Again today I had a conversation which has been repeated numerous times: “Father, you are so good with the children, and you understand marriage first hand. Don’t you think the church should allow priests to marry?”

First of all there are some distinctions to be made. The first question is, “May priests marry?” or “May married men be ordained?” The first is very unlikely to happen because the Church continues to uphold the fine and ancient tradition of priestly celibacy and a priest has taken a vow of celibacy which is life long and cannot be broken. The second question is more interesting: “May married men be ordained?” The Eastern Orthodox discipline is that married men may be ordained, but priests may not marry. In other words, if you’re already married you may be considered for ordination, but if you’re an unmarried priest you may not marry. This would seem to be in accord with St Paul’s instructions to single men that they “remain as he is” (I Cor. 7.25-27) and his instructions to Timothy on the other hand, that bishops and deacons should be the husband of one wife.(I Tim. 3) That is to say men who are already married to only one woman (he forbids polygamy) may be considered worthy of ordination.

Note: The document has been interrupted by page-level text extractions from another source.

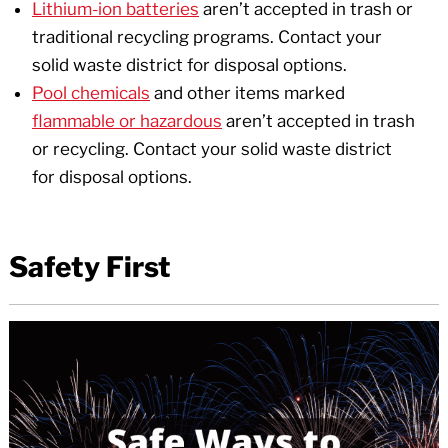
Lithium-ion batteries
aren’t accepted in trash or
traditional recycling programs. Contact your
solid waste district for disposal options.
Pool chemicals
and other items marked
flammable or hazardous
aren’t accepted in trash
or recycling. Contact your solid waste district
for disposal options.
Safety First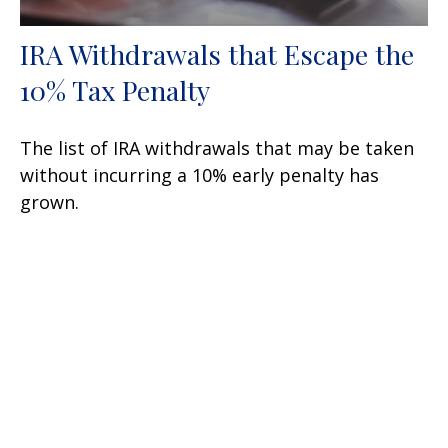
IRA Withdrawals that Escape the
10% Tax Penalty
The list of IRA withdrawals that may be taken
without incurring a 10% early penalty has
grown.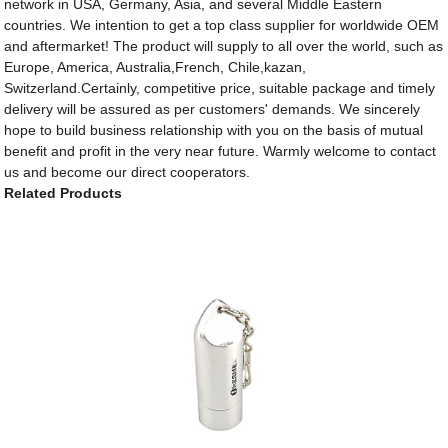
network in USA, Germany, Asia, and several Middle Eastern
countries. We intention to get a top class supplier for worldwide OEM
and aftermarket! The product will supply to all over the world, such as
Europe, America, Australia,French, Chile,kazan,
Switzerland.Certainly, competitive price, suitable package and timely
delivery will be assured as per customers' demands. We sincerely
hope to build business relationship with you on the basis of mutual
benefit and profit in the very near future. Warmly welcome to contact
us and become our direct cooperators.
Related Products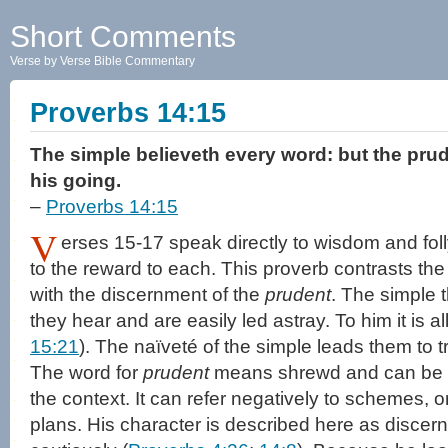
Short Comments
Verse by Verse Bible Commentary
Proverbs 14:15
The simple believeth every word: but the pru
his going.
–
Proverbs 14:15
V
erses 15-17 speak directly to wisdom and fol
to the reward to each. This proverb contrasts the g
with the discernment of the
prudent
. The simple 
they hear and are easily led astray. To him it is al
15:21
). The naïveté of the simple leads them to t
The word for
prudent
means shrewd and can be ne
the context. It can refer negatively to schemes, o
plans. His character is described here as discer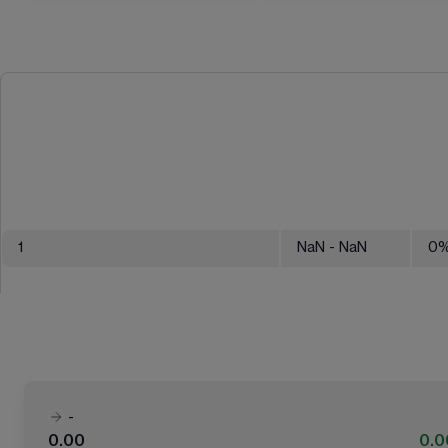
1
NaN
- NaN
0
-
0.00
0.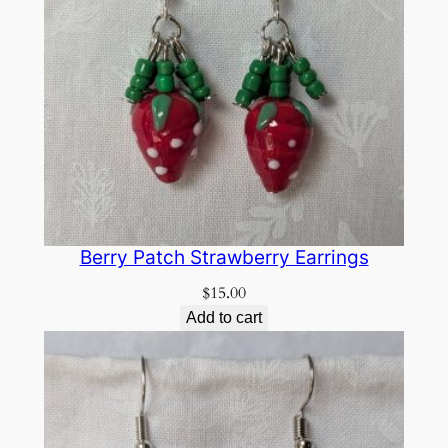
Berry Patch Strawberry Earrings
$
15.00
Add to cart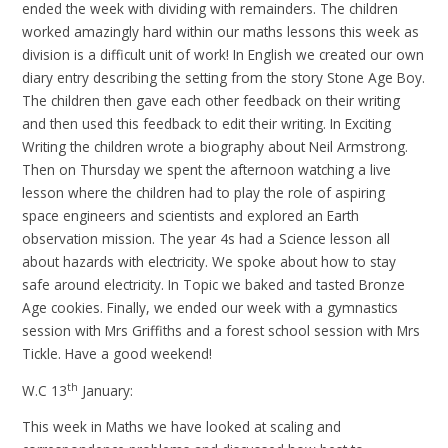
ended the week with dividing with remainders. The children
worked amazingly hard within our maths lessons this week as
division is a difficult unit of work! In English we created our own
diary entry describing the setting from the story Stone Age Boy.
The children then gave each other feedback on their writing
and then used this feedback to edit their writing. In Exciting
Writing the children wrote a biography about Neil Armstrong.
Then on Thursday we spent the afternoon watching a live
lesson where the children had to play the role of aspiring
space engineers and scientists and explored an Earth
observation mission. The year 4s had a Science lesson all
about hazards with electricity. We spoke about how to stay
safe around electricity. In Topic we baked and tasted Bronze
Age cookies. Finally, we ended our week with a gymnastics
session with Mrs Griffiths and a forest school session with Mrs
Tickle. Have a good weekend!
th
W.C 13
January:
This week in Maths we have looked at scaling and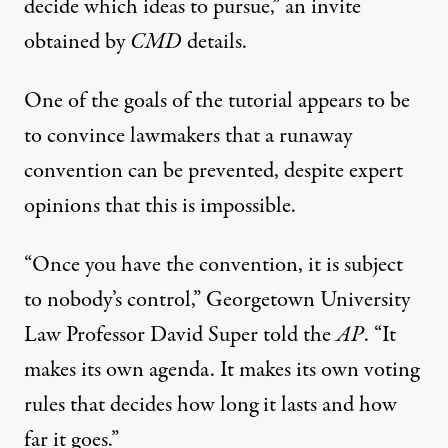
decide which ideas to pursue,” an
invite
obtained by
CMD
details.
One of the goals of the tutorial appears to be
to convince lawmakers that a runaway
convention can be prevented, despite expert
opinions that this is impossible.
“Once you have the convention, it is subject
to nobody’s control,” Georgetown University
Law Professor David Super
told
the
AP
. “It
makes its own agenda. It makes its own voting
rules that decides how long it lasts and how
far it goes.”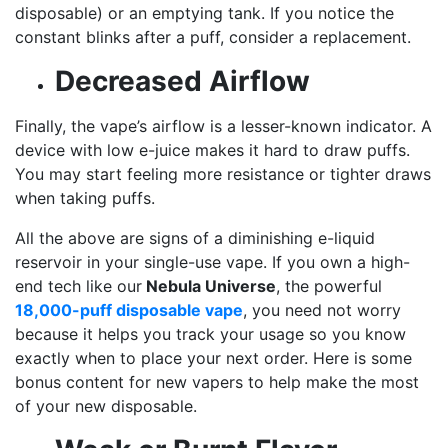
disposable) or an emptying tank. If you notice the
constant blinks after a puff, consider a replacement.
Decreased Airflow
Finally, the vape’s airflow is a lesser-known indicator. A
device with low e-juice makes it hard to draw puffs.
You may start feeling more resistance or tighter draws
when taking puffs.
All the above are signs of a diminishing e-liquid
reservoir in your single-use vape. If you own a high-
end tech like our
Nebula Universe
, the powerful
18,000-puff disposable vape
, you need not worry
because it helps you track your usage so you know
exactly when to place your next order. Here is some
bonus content for new vapers to help make the most
of your new disposable.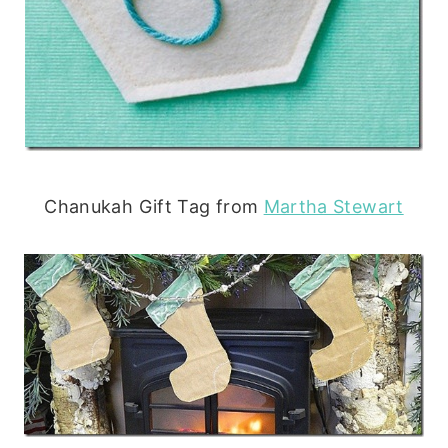
Chanukah Gift Tag from
Martha Stewart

It is the discipline of the Western Church that clerics are celibate, but it is a discipline which could be changed. Paul himself says in I Cor. 7.25 that his opinion that the unmarried remain so is not mandated from the Lord, and implies that it could be changed. Should it be changed? Should we allow married men to be ordained?

It would certainly seem to solve a lot of problems, not only in the West where, arguably, the mandatory vow of celibacy is one of the greatest deterrents to increased vocations, but it would also be a great help in Africa where celibacy is culturally unheard of. It would, arguably, also solve some problems of the modern priesthood in the West. So many of our priests are isolated and alone and a huge number of problems surround the men who struggle with celibacy. So is married priests the answer?

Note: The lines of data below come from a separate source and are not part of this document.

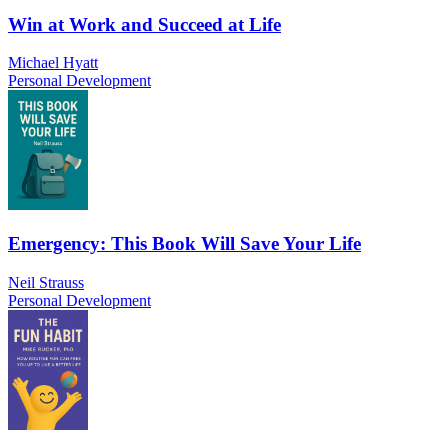
Win at Work and Succeed at Life
Michael Hyatt
Personal Development
Emergency: This Book Will Save Your Life
Neil Strauss
Personal Development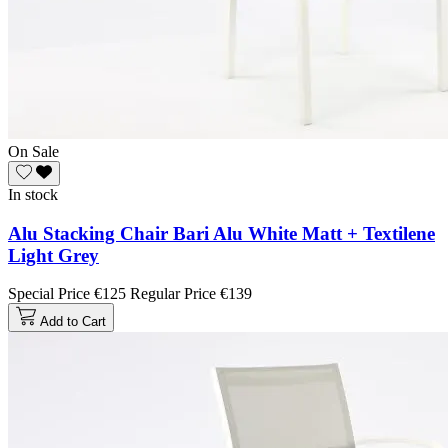
On Sale
In stock
Alu Stacking Chair Bari Alu White Matt + Textilene
Light Grey
Special Price
€125
Regular Price
€139
Add to Cart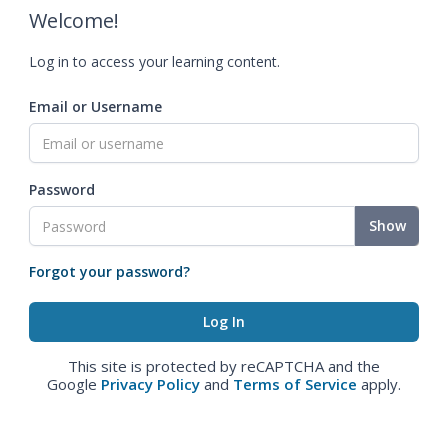
Welcome!
Log in to access your learning content.
Email or Username
Password
Show
Forgot your password?
This site is protected by reCAPTCHA and the
Google
Privacy Policy
and
Terms of Service
apply.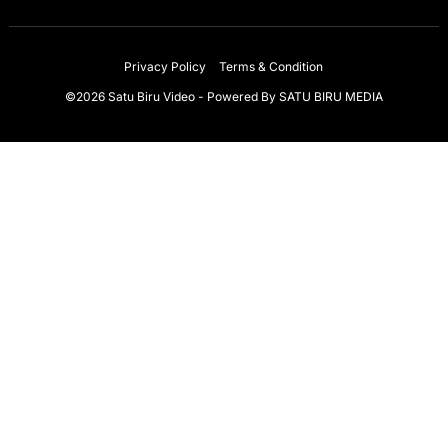
Privacy Policy
Terms & Condition
©2026 Satu Biru Video - Powered By
SATU BIRU MEDIA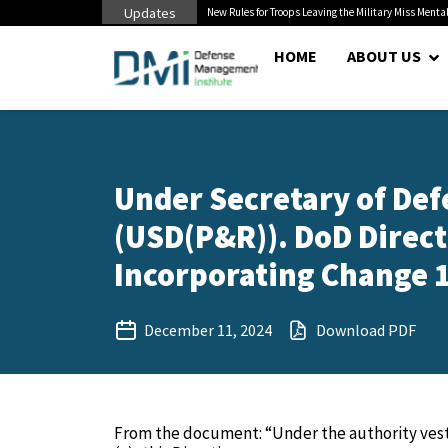
Updates
 Cuts to Civilian...
New Rules for Troops Leaving the Military Miss Mental
HOME
ABOUT US
Under Secretary of Def
(USD(P&R)). DoD Direct
Incorporating Change 1
December 11, 2024
Download PDF
From the document: “Under the authority veste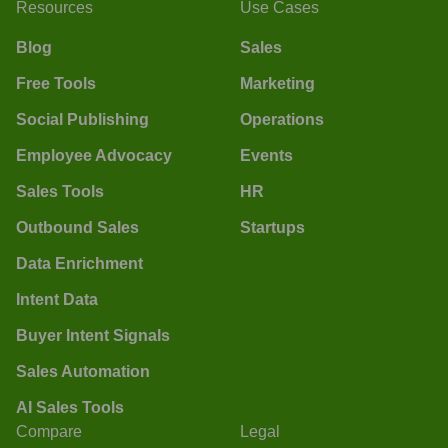
Resources
Use Cases
Blog
Sales
Free Tools
Marketing
Social Publishing
Operations
Employee Advocacy
Events
Sales Tools
HR
Outbound Sales
Startups
Data Enrichment
Intent Data
Buyer Intent Signals
Sales Automation
AI Sales Tools
Compare
Legal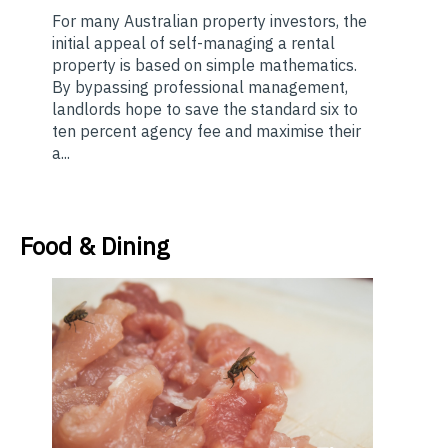
For many Australian property investors, the
initial appeal of self-managing a rental
property is based on simple mathematics.
By bypassing professional management,
landlords hope to save the standard six to
ten percent agency fee and maximise their
a...
Food & Dining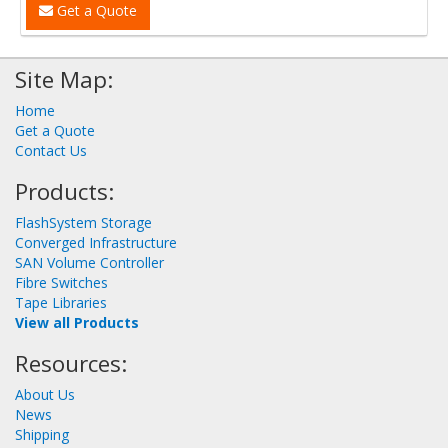
Get a Quote
Site Map:
Home
Get a Quote
Contact Us
Products:
FlashSystem Storage
Converged Infrastructure
SAN Volume Controller
Fibre Switches
Tape Libraries
View all Products
Resources:
About Us
News
Shipping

Not necessarily. Having married priests would certainly help the vocations crisis, and they may relate better to married people etc. However, believing that married priests are the answer assumes that they are mature, happily married men. Errr, I’m afraid marriage does not automatically make a man mature, self giving and happy. In my experience of married clergy in both the Evangelical Churches and the Anglican Church it is not the magic bullet. Having married clergy will not necessarily solve the vocations crisis, nor will it necessarily improve the priestly ministry, and it certainly won’t be the solution to the priestly sex abuse problem.

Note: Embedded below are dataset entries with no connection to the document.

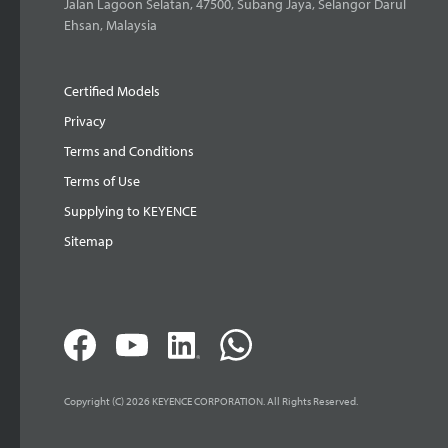
Jalan Lagoon Selatan, 47500, Subang Jaya, Selangor Darul
Ehsan, Malaysia
Certified Models
Privacy
Terms and Conditions
Terms of Use
Supplying to KEYENCE
Sitemap
Copyright (C) 2026 KEYENCE CORPORATION. All Rights Reserved.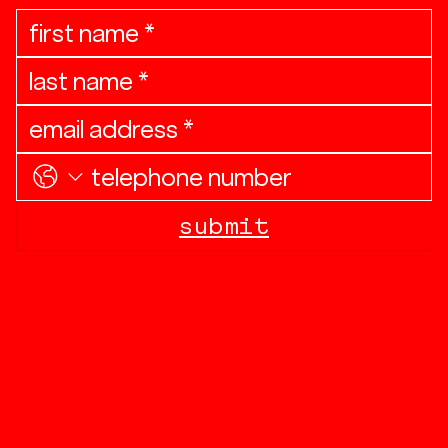
submit
linkedin
contact
investor relations
privacy policy & disclosures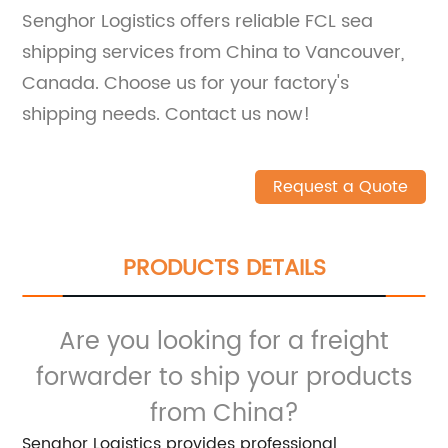
Senghor Logistics offers reliable FCL sea
shipping services from China to Vancouver,
Canada. Choose us for your factory's
shipping needs. Contact us now!
Request a Quote
PRODUCTS DETAILS
Are you looking for a freight
forwarder to ship your products
from China?
Senghor Logistics provides professional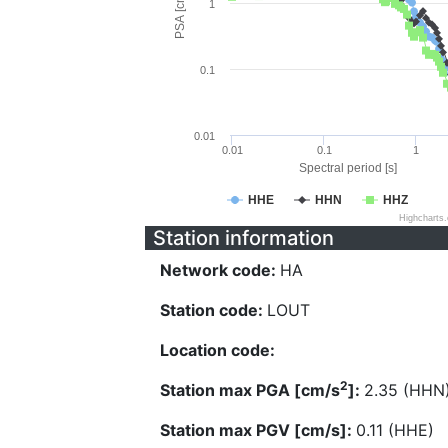
PSA [cm/s^2]
1
0.1
0.01
0.01
0.1
1
Spectral period [s]
HHE
HHN
HHZ
Highcharts
Station information
Network code:
HA
Station code:
LOUT
Location code:
2
Station max PGA [cm/s
]:
2.35 (HHN
Station max PGV [cm/s]:
0.11 (HHE)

Remember married men are not perfect. Married clergymen are workaholics. Married clergymen are immature. Married clergymen have affairs. Married clergymen have drink problems. Married clergymen struggle with porn and same sex attraction and abuse children. When a clergy marriage breaks down it is usually disastrous and scandalous and the hurt and pain ripple right through the whole church. I don’t mean to paint a horrible picture of married clergy–just reminding people that it’s not all quite as happy and wonderful as they seem to think.

There are other practical problems. Catholics say they want married clergy, but do they want to pay for them? I can get by because I work two jobs–parish priest and school chaplain. In addition to this I speak and write and Mrs Longenecker works. Not all married priests and their families can do this. Furthermore, remember that a married priest and his wife will be living by all the teachings of the Catholic Church. If they’re young and fertile they will have a large family. Do Catholics really want to provide a rectory and the income for a family of 6, 7, 8, 9, 10, 11 or 12? It’s not really cheaper by the dozen.

I think the only movement there may be on this in the future is that the church may decide to ordain some older, married deacons. But the faithful should think it through carefully. Yes, there are problems with celibacy for priests.

Believe me, there will be equal or greater problems if we have married clergy.